Using the Web to Trademark your Business

Eileen P. Parzek, SOHO It Goes! Contributing Writer,
While branding my current business venture, I decided to get a registered trademark for the business name. Why would a micro business want or need a trademark? Well, my business operates virtually and at times, internationally – well outside the jurisdiction of a county DBA certificate. The long term plan was to grow the business into a team of independent professionals working in as-needed project groups. So, my rationale was a combination of protection, branding, and I have to admit, a desire to stomp on the world and say, “here I am !”
There are three types of intellectual property protection: patents, trademarks, and copyrights. A patent is what an inventor gets to protect their invention idea. A copyright protects a work of authorship, such as music or a book, for 70 years. And a trademark, or service mark, is what you would need to protect your business name and logo from being used by anyone else.
Traditionally, registering a trademark is time consuming process involving lawyers, money, tricky forms, and patience. By researching it and using the US Patent and Trademark Office’s web site, I actually did it myself. This was certainly a gamble – the $335 filing fee is non refundable if the application is incomplete, the research is not done properly, or the name unavailable. So while I can’t advise another business to do it independently of a legal professional, understanding the process might save your small business money or headaches in the future.
The USPTO web site provides everything business needs to register a trademark, assuming you are willing to wade through all the information and take that gamble. In fact, the entire database of registered trademarks is online so you can research the availability of a name before you even begin branding. This is a good idea because the last thing you need is to build a business and find out someone else actually had registered that name and wants to sue you.
Before even deciding on a business name, I had done a search in Google to see if anyone else had that name. To do an exact search, you simply put the phrase inside quotes. I also tried some variations to be sure there was not anything close to it.
Then I went to the web site and started digging through TESS (Trademark Electronic Search System), the free online database of all registered (and pending) trademarks. It was straightforward to research the name – the tricky part was the logo. I had to be sure that no one was using a logo with a turtle anything like mine, in an industry anywhere near mine. That required a simple search for the word “turtle” – and then visually verifying the resulting hundreds of logos which had a turtle somewhere in their descriptive entry.

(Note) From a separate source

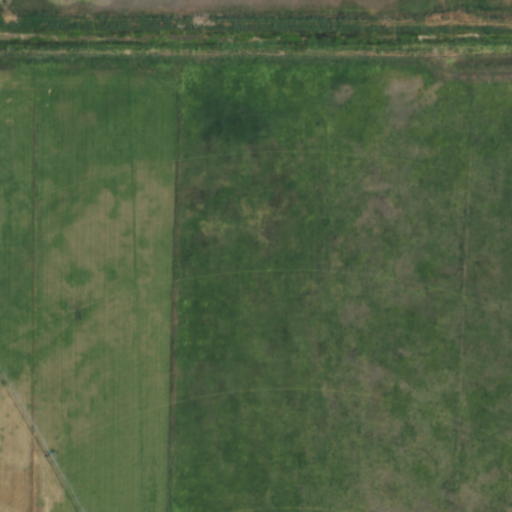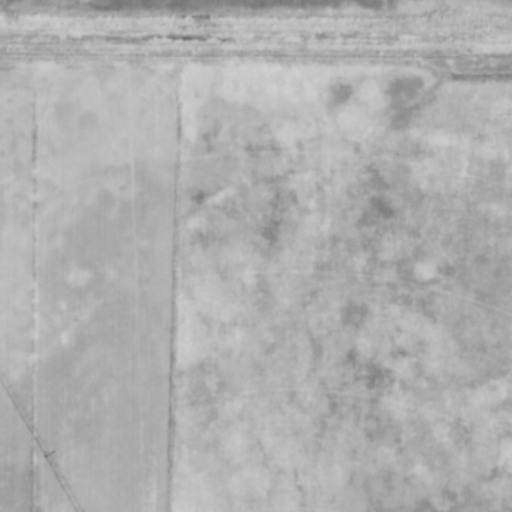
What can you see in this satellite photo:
crop: (94, 282)
crop: (349, 287)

If your logo is unique in that no one else is using that mark, you can trademark. If it is similar to another logo, then you have to make sure it is not in use or pending within an industry near the one you work in.
Once I was certain that neither the name nor the service mark (logo) was in use by another business, I started preparing the online application. An application can be for words only, or words plus design. If you are trade marking a design, it must be included as a JPG image in black and white (one more reason to be sure your logo is designed properly!) The complete tutorial is online here.
After your application is sent, the USPTO conducts its own search, and rules on the availability of the name. This is why research is important – you could have your trademark application rejected at this phase, and lose the money, if your research was not sufficient. You will get a letter notifying you that it has moved on to the next step – publication. This means that your trademark will be published by the USPTO where people who are protecting the trademarks of their clients can challenge your application if it conflicts with registered trademark.
Be aware that there are “parasite” companies which get information from the USPTO publications throughout the process, and attempt to sell you things. One company sends out letters in very convincing “official” envelopes, offering to “protect” your trademark for an additional $350 per year (!). The second one actually shows up just days before the USPTO mail arrives telling you that the trademark is approved – offering to sell you a plaque with your trademarked name on it for a couple hundred dollars. If that appeals to you, certainly go for it – but be aware that this is public domain information and you will certainly get all sorts of interesting offers as a result of registering your trademark.
At any time, you can check online to see the status of your pending application. The entire process from filing until approval takes about a year, and when it is over, you will get a document from the United States government with a gold seal telling you that your business name is now protected for 10 years. Only then will you have earned the right to affix an Æ to your business name!